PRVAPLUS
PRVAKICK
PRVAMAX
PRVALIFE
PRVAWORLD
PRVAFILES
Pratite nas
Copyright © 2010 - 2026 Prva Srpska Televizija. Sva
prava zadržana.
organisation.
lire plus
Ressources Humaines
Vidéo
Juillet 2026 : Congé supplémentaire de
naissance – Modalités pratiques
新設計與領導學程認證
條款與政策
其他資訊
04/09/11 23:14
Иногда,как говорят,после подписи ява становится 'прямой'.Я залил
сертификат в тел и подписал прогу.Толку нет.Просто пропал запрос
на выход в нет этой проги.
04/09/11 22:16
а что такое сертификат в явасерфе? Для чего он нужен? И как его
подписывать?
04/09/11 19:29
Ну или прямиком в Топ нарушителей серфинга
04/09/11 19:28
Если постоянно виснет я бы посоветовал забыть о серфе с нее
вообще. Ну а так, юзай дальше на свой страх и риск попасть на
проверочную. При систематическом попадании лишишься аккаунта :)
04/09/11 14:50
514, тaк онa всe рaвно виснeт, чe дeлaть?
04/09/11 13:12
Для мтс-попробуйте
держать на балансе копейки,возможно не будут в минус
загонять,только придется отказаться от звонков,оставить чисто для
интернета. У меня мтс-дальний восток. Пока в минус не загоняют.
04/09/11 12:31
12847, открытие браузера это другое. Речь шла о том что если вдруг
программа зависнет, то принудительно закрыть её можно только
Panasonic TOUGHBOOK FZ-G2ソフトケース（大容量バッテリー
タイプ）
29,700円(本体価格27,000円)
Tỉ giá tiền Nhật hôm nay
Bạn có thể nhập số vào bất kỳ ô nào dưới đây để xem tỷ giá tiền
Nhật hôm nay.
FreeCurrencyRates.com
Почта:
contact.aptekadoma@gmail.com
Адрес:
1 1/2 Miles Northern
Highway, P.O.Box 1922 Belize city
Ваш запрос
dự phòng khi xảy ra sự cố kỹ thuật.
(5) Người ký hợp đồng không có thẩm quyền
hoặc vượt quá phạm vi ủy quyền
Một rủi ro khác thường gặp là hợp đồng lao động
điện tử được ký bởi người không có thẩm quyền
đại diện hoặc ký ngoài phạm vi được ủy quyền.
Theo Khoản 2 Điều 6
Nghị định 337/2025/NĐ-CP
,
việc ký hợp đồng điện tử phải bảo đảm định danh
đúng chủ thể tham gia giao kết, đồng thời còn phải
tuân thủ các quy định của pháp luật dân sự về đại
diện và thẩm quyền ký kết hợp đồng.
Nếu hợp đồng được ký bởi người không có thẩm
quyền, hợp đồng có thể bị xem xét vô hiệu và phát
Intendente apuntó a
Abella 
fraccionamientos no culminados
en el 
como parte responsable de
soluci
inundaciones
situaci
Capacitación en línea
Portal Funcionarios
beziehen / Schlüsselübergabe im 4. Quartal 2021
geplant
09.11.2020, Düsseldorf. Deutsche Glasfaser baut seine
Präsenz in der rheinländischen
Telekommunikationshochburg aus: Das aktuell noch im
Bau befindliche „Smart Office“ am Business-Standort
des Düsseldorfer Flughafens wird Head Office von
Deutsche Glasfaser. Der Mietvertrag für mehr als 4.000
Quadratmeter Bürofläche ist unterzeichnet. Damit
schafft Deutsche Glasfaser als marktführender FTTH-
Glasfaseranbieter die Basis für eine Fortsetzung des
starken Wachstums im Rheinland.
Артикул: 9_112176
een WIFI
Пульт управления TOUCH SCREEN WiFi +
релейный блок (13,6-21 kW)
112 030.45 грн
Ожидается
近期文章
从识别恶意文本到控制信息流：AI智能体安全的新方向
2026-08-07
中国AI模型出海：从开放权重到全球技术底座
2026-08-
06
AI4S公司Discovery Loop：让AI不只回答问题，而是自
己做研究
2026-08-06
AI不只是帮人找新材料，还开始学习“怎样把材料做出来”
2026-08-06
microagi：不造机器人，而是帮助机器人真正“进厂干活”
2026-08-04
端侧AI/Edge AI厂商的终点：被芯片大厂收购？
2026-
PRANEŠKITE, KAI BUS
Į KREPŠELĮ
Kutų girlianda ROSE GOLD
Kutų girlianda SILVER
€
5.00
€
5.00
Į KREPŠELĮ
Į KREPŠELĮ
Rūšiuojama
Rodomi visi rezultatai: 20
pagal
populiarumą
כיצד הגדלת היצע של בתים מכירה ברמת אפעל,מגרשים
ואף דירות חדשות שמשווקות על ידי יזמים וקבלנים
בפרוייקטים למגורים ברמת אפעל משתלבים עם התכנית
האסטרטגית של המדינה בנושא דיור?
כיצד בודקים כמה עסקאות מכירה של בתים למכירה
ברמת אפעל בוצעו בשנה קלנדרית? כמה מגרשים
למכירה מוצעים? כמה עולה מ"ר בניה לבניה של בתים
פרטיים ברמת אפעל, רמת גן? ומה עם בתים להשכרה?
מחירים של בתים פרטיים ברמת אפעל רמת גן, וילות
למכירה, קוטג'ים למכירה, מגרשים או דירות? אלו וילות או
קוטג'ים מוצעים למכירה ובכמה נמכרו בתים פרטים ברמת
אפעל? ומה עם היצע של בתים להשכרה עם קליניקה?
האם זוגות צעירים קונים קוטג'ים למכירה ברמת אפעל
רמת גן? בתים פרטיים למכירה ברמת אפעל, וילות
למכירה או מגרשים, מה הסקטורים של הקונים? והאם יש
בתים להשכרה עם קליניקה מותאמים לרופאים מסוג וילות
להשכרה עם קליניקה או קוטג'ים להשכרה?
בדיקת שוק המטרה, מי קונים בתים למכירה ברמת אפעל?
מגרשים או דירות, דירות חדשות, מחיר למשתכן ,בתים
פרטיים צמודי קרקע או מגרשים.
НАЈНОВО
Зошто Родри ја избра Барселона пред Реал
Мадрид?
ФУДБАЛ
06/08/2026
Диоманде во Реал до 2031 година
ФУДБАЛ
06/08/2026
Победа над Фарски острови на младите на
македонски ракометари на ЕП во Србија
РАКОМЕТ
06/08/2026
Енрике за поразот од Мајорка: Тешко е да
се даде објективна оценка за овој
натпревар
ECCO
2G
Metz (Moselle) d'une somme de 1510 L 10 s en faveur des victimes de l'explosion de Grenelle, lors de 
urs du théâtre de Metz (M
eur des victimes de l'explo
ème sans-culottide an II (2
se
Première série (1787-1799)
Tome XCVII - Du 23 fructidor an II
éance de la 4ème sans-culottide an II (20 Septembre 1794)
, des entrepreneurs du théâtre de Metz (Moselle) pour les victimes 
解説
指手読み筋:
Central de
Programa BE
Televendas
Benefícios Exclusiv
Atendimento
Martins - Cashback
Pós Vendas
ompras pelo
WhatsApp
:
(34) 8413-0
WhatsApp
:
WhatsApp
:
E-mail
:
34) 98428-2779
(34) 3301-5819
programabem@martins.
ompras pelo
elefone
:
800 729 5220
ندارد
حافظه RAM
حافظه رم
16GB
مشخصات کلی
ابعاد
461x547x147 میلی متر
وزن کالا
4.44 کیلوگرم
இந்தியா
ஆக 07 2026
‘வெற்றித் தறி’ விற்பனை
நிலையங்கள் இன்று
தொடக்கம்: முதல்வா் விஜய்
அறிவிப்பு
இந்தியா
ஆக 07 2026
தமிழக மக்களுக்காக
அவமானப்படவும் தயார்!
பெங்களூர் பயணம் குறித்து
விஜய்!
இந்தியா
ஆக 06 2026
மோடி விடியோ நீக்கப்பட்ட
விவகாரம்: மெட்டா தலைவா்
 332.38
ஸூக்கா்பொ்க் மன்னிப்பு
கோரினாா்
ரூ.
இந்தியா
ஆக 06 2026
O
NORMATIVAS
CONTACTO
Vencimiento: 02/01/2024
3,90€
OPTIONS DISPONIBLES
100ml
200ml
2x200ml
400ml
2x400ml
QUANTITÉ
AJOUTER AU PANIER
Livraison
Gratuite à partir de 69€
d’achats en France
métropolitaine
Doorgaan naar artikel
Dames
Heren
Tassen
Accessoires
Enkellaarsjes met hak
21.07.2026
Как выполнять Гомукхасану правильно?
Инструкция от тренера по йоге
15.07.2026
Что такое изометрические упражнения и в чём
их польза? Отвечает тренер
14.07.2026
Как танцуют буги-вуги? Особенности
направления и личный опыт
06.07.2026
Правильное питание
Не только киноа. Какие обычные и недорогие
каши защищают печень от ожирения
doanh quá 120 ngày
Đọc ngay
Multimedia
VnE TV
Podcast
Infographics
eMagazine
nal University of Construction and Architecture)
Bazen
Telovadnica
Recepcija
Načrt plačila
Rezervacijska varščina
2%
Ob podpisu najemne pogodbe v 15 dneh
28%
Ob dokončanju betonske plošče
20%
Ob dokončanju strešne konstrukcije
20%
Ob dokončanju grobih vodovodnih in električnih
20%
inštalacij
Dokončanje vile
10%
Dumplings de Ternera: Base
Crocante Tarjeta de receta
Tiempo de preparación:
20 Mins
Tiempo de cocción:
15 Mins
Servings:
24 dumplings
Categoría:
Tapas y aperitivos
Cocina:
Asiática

_____

• [PROBLEM DESCRIPTION]
Whenever a line above holds the word "למכירה", include it in your count, and report nothing but that count.

• [SOLUTION TO THIS TASK]
8